If you don’t know Edwin McCain by name, you’re sure to know him by his music. In fact, there’s a chance you got hitched to his biggest hit.
McCain stormed radio stations in 1998 with the hit single, “I’ll Be,” which Dr. Phil viewers voted the best wedding song ever written. The song found continued life on shows like “Dawson’s Creek,” “Higher Ground,” even as an a cappella gag cover on “The Office.”
McCain performs at Buckner Event Plaza on Friday evening, with local favorite Riley Green opening. McCain spoke to The Star about musical maturity, turning “Silent Spring” into a song, and building a better Slip ‘N Slide.
Q: Was there ever a moment when it clicked and you knew you were supposed to be a musician? Or did you kind of arrive before you knew it?
A: I wrote a song called “Silent Spring” that was derivative of a book written by a woman named Rachel Carson of the same name. I feel like that was maybe the first time I had tackled a larger idea and built it into a song.
The recording of it was fairly complicated, too. We took on this idea of a song with a big choir in it and big production, and I did it when I was probably 18, when I didn’t know any better. I listen back to it and I’m always kind of amazed that, at 18, we managed to pull that off.
If I had to put a signpost on it, that’d be one of the moments where I realized, “We might be able to do something with this.”
Q: Aren’t most 18-year-olds still writing about breakups and personal problems, not approaching novels and saying, “I want to take this and redevelop it and tell a story”?
A: I look at the songwriting I did in those days; I had those lofty, “change the world” kind of ideals that only people in their 20s can have … I look back on those ideals and it’s kind of quaint to me now. I was like, in a way, just a child standing out there singing in the rain.
Now, I try to find the poetry in moments that happen all the time, all around, and I think it’s a function of realizing how extremely lucky I am every day to feel poetic about the little things, not having to go out there and push a giant boulder up the hill.
I think you have to dream big when you’re that age — that’s the privilege of youth — but the reward is finding that what you’ve been out there looking around for has been with you all along.
Q: To have that kind of attitude, it would seem like you’d have to be a pretty positive person. Do you consider yourself to be an optimist?
A: I don’t know, not necessarily. I think I’ve experienced a lot. I’d kind of ridden the whole ride, and had great moments, and some regrettably horrible moments of anguish. I wouldn’t change it — it’s the experience, that’s the point. Driving from one extreme to the other isn’t really the issue anymore. It’s having that drive to just be a part of the ride is what I’ve come away with after 44 years.

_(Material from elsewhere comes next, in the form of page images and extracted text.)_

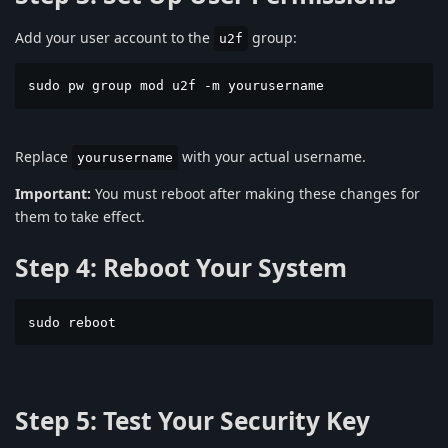
Add your user account to the
group:
u2f
sudo pw group mod u2f -m yourusername
Replace
with your actual username.
yourusername
Important:
You must reboot after making these changes for
them to take effect.
Step 4: Reboot Your System
sudo reboot
Step 5: Test Your Security Key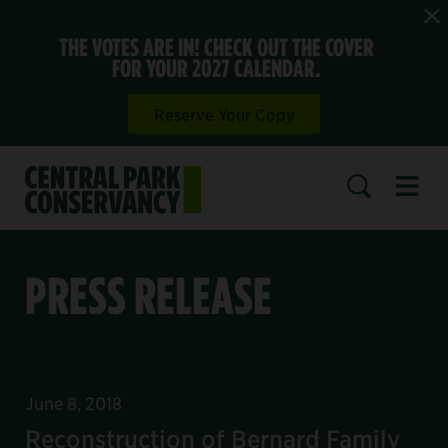
THE VOTES ARE IN! CHECK OUT THE COVER
FOR YOUR 2027 CALENDAR.
Reserve Your Copy
Open 
SEARCH
PRESS RELEASE
June 8, 2018
Reconstruction of Bernard Family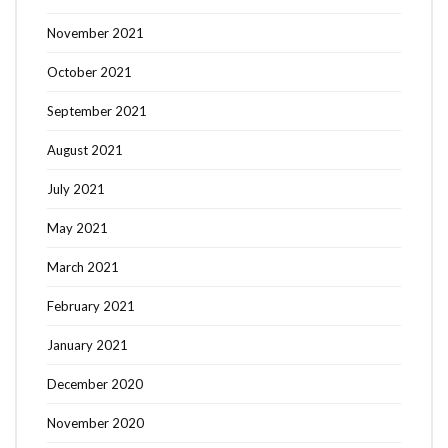
November 2021
October 2021
September 2021
August 2021
July 2021
May 2021
March 2021
February 2021
January 2021
December 2020
November 2020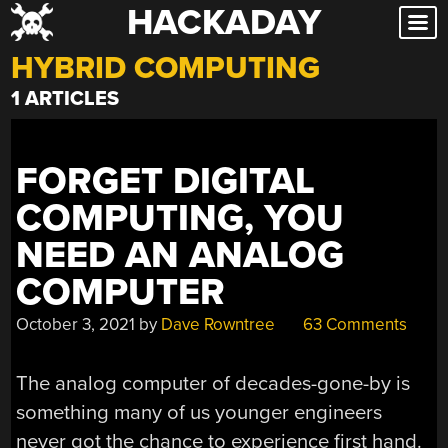
HACKADAY
Skip
to
HYBRID COMPUTING
content
1 ARTICLES
FORGET DIGITAL
COMPUTING, YOU
NEED AN ANALOG
COMPUTER
October 3, 2021
by
Dave Rowntree
63 Comments
The analog computer of decades-gone-by is
something many of us younger engineers
never got the chance to experience first hand.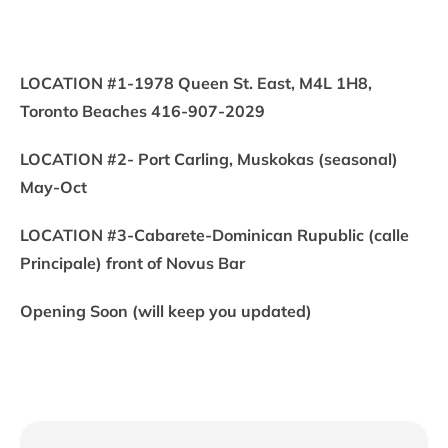
LOCATION #1-1978 Queen St. East, M4L 1H8,
Toronto Beaches 416-907-2029
LOCATION #2- Port Carling, Muskokas (seasonal)
May-Oct
LOCATION #3-Cabarete-Dominican Rupublic (calle
Principale) front of Novus Bar
Opening Soon (will keep you updated)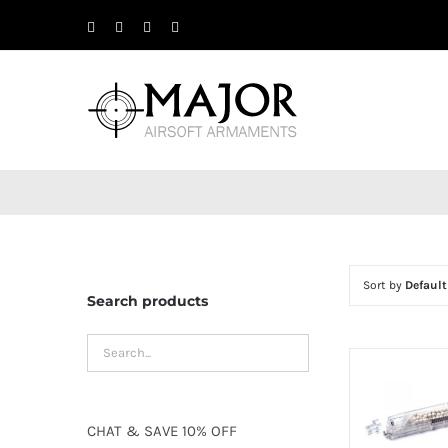
Skip
Facebook
X
Instagram
YouTube
to
content
Sort by
Default
Search products
CHAT
&
SAVE
10% OFF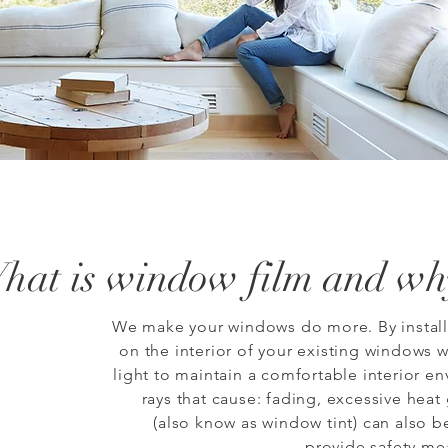
hat is
window film
and why
We make your windows do more. By installi
on the interior of your existing windows w
light to maintain a comfortable interior e
rays that cause: fading, excessive heat
(also know as window tint) can also b
provide safety me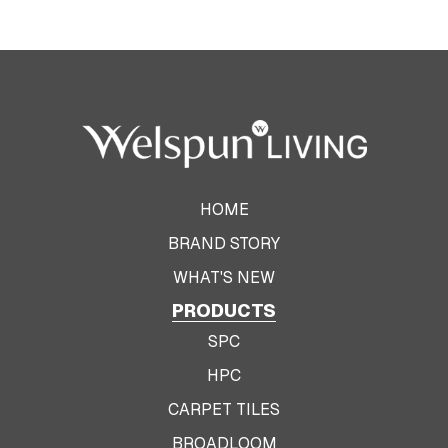
HOME
BRAND STORY
WHAT'S NEW
PRODUCTS
SPC
HPC
CARPET TILES
BROADLOOM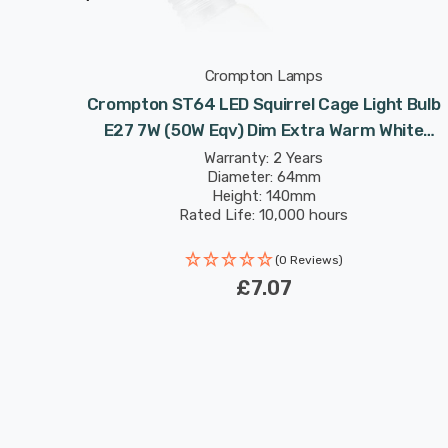
Crompton Lamps
ge Light
Crompton ST64 LED Squirrel Cage Light Bulb
m White
E27 7W (50W Eqv) Dim Extra Warm White
ison
Antique Filament Screw Vintage Edison
Warranty: 2 Years
Diameter: 64mm
Height: 140mm
Rated Life: 10,000 hours
(0 Reviews)
£7.07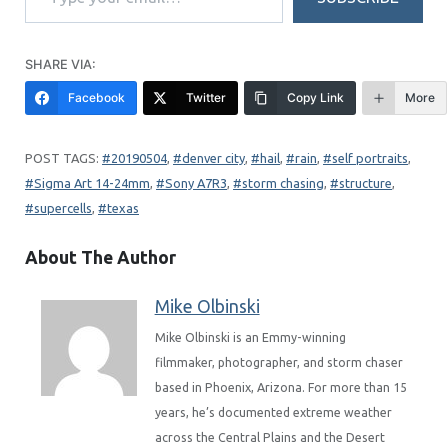
SHARE VIA:
Facebook
Twitter
Copy Link
More
20190504
, 
denver city
, 
hail
, 
rain
, 
self portraits
, 
Sigma Art 14-24mm
, 
Sony A7R3
, 
storm chasing
, 
structure
, 
supercells
, 
texas
About The Author
Mike Olbinski
Mike Olbinski is an Emmy-winning
filmmaker, photographer, and storm chaser
based in Phoenix, Arizona. For more than 15
years, he’s documented extreme weather
across the Central Plains and the Desert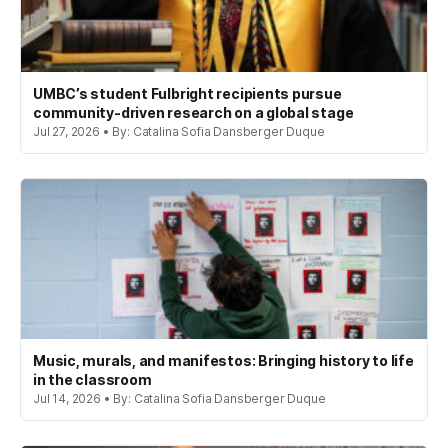
UMBC’s student Fulbright recipients pursue
community-driven research on a global stage
Jul 27, 2026 • By: Catalina Sofia Dansberger Duque
Music, murals, and manifestos: Bringing history to life
in the classroom
Jul 14, 2026 • By: Catalina Sofia Dansberger Duque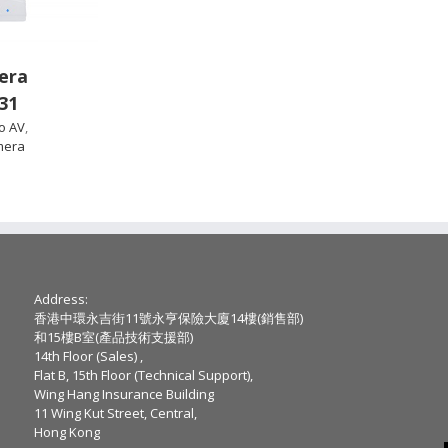
era
31
o AV
,
mera
Address:
香港中環永吉街11號永亨保險大廈14樓(銷售部)
和15樓B室(產品技術支援部)
14th Floor (Sales) ,
Flat B, 15th Floor (Technical Support),
Wing Hang Insurance Building
11 Wing Kut Street, Central,
Hong Kong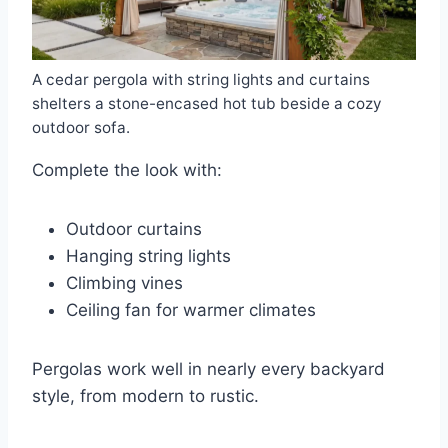
A cedar pergola with string lights and curtains
shelters a stone-encased hot tub beside a cozy
outdoor sofa.
Complete the look with:
Outdoor curtains
Hanging string lights
Climbing vines
Ceiling fan for warmer climates
Pergolas work well in nearly every backyard
style, from modern to rustic.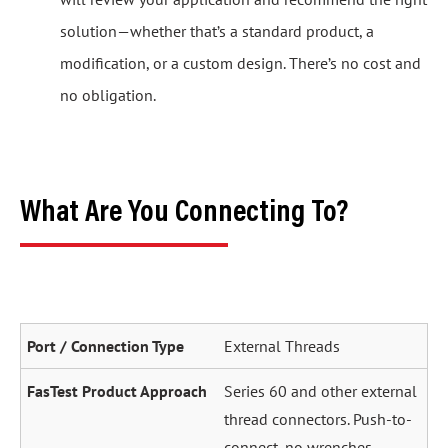
solution—whether that’s a standard product, a
modification, or a custom design. There’s no cost and
no obligation.
What Are You Connecting To?
External Threads
Series 60 and other external
thread connectors. Push-to-
connect, no wrenches.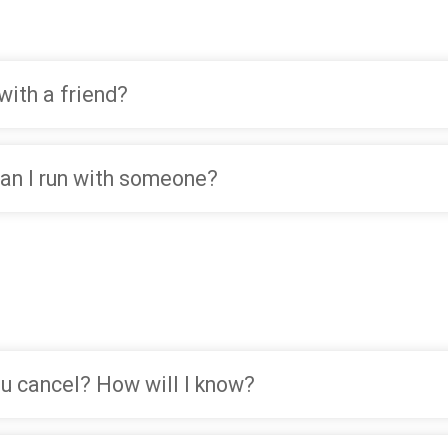
with a friend?
 Can I run with someone?
you cancel? How will I know?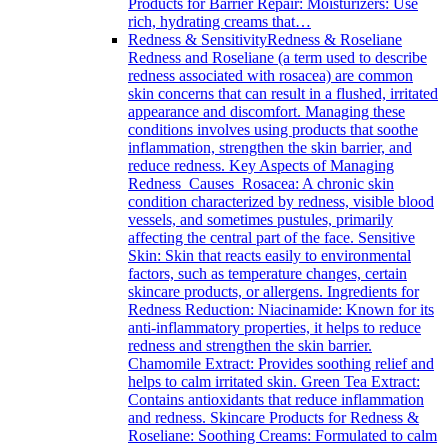
Products for Barrier Repair: Moisturizers: Use
rich, hydrating creams that…
Redness & Sensitivity
Redness & Roseliane
Redness and Roseliane (a term used to describe
redness associated with rosacea) are common
skin concerns that can result in a flushed, irritated
appearance and discomfort. Managing these
conditions involves using products that soothe
inflammation, strengthen the skin barrier, and
reduce redness. Key Aspects of Managing
Redness Causes Rosacea: A chronic skin
condition characterized by redness, visible blood
vessels, and sometimes pustules, primarily
affecting the central part of the face. Sensitive
Skin: Skin that reacts easily to environmental
factors, such as temperature changes, certain
skincare products, or allergens. Ingredients for
Redness Reduction: Niacinamide: Known for its
anti-inflammatory properties, it helps to reduce
redness and strengthen the skin barrier.
Chamomile Extract: Provides soothing relief and
helps to calm irritated skin. Green Tea Extract:
Contains antioxidants that reduce inflammation
and redness. Skincare Products for Redness &
Roseliane: Soothing Creams: Formulated to calm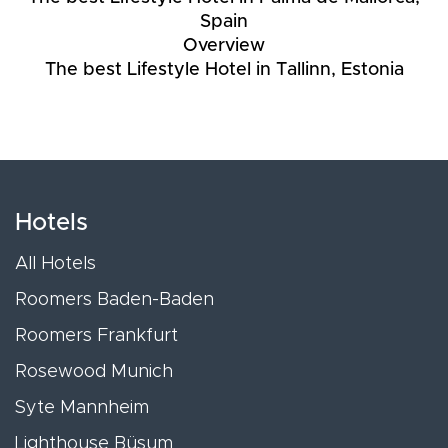
Spain
Overview
The best Lifestyle Hotel in Tallinn, Estonia
Hotels
All Hotels
Roomers Baden-Baden
Roomers Frankfurt
Rosewood Munich
Syte Mannheim
Lighthouse Büsum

Q: That sounds dangerously close to maturity.
A: Hey, I feel like I have the perspective and I understand it, but I’m still building the giant Slip ’N Slide in the backyard, because the Slip ’N Slides they make today suck. I’m an excellent father for 8-year-olds because I’m still a kid.
I have a sense of when there’s some trouble; I don’t do what I formerly would have done, which is get angry, say “I’ll fix this.” It’s a function of making so many mistakes that being still is the only answer (laughs).
The one truth that holds is that the hardest thing in the world to do is nothing. When something happens and every impulse and every fiber of your being says, “Do something,” I just force myself to be still. And it’s amazing how things work out all by themselves without me. I’ve learned that the universe doesn’t really need me at all (laughs).
Q: So you’ve got this big catalog of music — how do you decide what to pull from 10 albums, plus a lot of odds and ends?
A: I have a quarter of the songs be what I believe people want to hear, the ones that over the years people seem to want to hear a bit. I’ve thrown in tour songs that haven’t been on the setlist in a while, and we’ve changed it up to be something different to keep that excitement.
And a lot has to do with, “What can I remember?” I’ll curse myself for the second verse being different than the first verse. I thought I was being clever at the time, and there’s some chord change I forgot.
Q: The wrath of original songwriting comes back every time.
A: Some of the lyrics that I wrote in some songs, like “Jesters” … it was absolutely 100 percent authentic for me to be singing those words as a 20-year-old in a frat house. And now it’s hard not to sing ‘em with a smirk on my face.